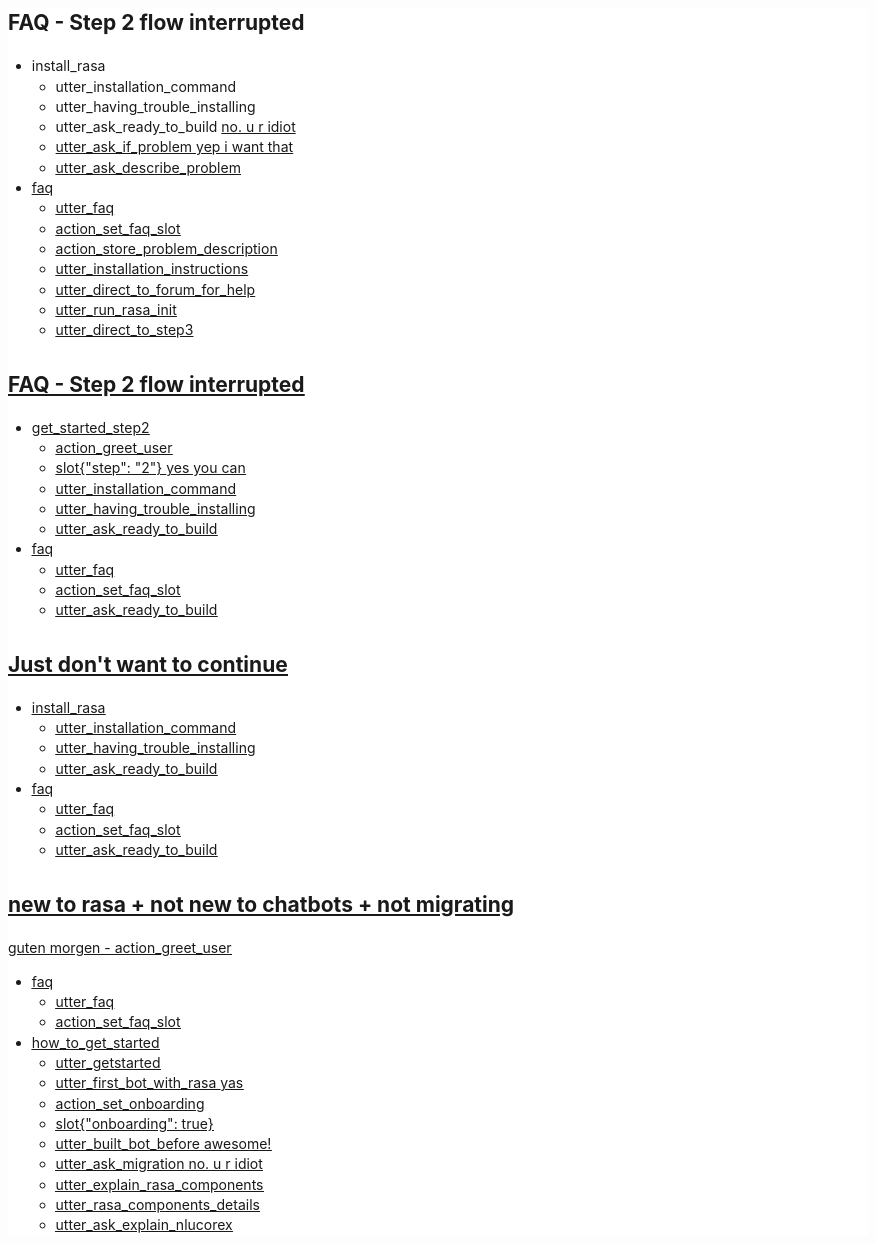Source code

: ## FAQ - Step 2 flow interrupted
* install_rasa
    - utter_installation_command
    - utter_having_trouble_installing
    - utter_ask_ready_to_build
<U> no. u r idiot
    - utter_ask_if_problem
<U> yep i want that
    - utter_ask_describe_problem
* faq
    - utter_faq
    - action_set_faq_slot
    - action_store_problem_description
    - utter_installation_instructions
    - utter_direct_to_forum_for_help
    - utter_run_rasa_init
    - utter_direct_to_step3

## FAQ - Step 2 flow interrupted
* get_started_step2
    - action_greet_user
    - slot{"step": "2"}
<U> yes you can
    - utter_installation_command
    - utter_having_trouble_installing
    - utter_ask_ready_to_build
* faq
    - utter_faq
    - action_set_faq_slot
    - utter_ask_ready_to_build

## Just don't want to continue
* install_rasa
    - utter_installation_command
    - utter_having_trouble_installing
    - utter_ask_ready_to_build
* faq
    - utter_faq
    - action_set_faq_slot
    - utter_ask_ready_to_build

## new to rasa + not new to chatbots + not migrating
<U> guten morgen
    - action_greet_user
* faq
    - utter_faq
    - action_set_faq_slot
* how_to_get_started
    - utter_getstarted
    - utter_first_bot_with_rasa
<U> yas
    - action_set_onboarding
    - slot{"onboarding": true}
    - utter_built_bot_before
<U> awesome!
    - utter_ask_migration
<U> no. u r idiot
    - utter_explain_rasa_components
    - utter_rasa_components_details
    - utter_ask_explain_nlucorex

###

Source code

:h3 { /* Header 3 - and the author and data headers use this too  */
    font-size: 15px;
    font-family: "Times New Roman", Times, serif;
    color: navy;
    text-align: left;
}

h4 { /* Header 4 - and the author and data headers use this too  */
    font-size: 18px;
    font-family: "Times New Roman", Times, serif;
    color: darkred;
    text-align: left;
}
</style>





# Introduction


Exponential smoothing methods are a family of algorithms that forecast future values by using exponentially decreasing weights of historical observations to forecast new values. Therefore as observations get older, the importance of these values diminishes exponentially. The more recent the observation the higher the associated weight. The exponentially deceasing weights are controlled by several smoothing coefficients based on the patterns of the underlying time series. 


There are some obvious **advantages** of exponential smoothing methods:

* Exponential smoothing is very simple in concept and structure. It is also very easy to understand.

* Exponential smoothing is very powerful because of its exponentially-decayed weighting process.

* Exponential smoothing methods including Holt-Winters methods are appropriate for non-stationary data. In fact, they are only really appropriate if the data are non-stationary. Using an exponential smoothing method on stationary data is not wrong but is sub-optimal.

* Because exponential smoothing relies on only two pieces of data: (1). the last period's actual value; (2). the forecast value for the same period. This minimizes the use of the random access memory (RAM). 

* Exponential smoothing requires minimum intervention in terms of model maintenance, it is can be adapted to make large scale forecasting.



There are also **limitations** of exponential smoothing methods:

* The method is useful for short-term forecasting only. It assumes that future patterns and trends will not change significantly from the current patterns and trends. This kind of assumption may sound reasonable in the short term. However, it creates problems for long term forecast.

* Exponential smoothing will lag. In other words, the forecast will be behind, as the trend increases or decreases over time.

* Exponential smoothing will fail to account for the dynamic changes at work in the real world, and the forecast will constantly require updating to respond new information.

###

## What the task asks
Each line in the listing that contains "methods" should be returned.

## Expected output
Exponential smoothing methods are a family of algorithms that forecast future values by using exponentially decreasing weights of historical observations to forecast new values. Therefore as observations get older, the importance of these values diminishes exponentially. The more recent the observation the higher the associated weight. The exponentially deceasing weights are controlled by several smoothing coefficients based on the patterns of the underlying time series. 
There are some obvious **advantages** of exponential smoothing methods:
* Exponential smoothing methods including Holt-Winters methods are appropriate for non-stationary data. In fact, they are only really appropriate if the data are non-stationary. Using an exponential smoothing method on stationary data is not wrong but is sub-optimal.
There are also **limitations** of exponential smoothing methods:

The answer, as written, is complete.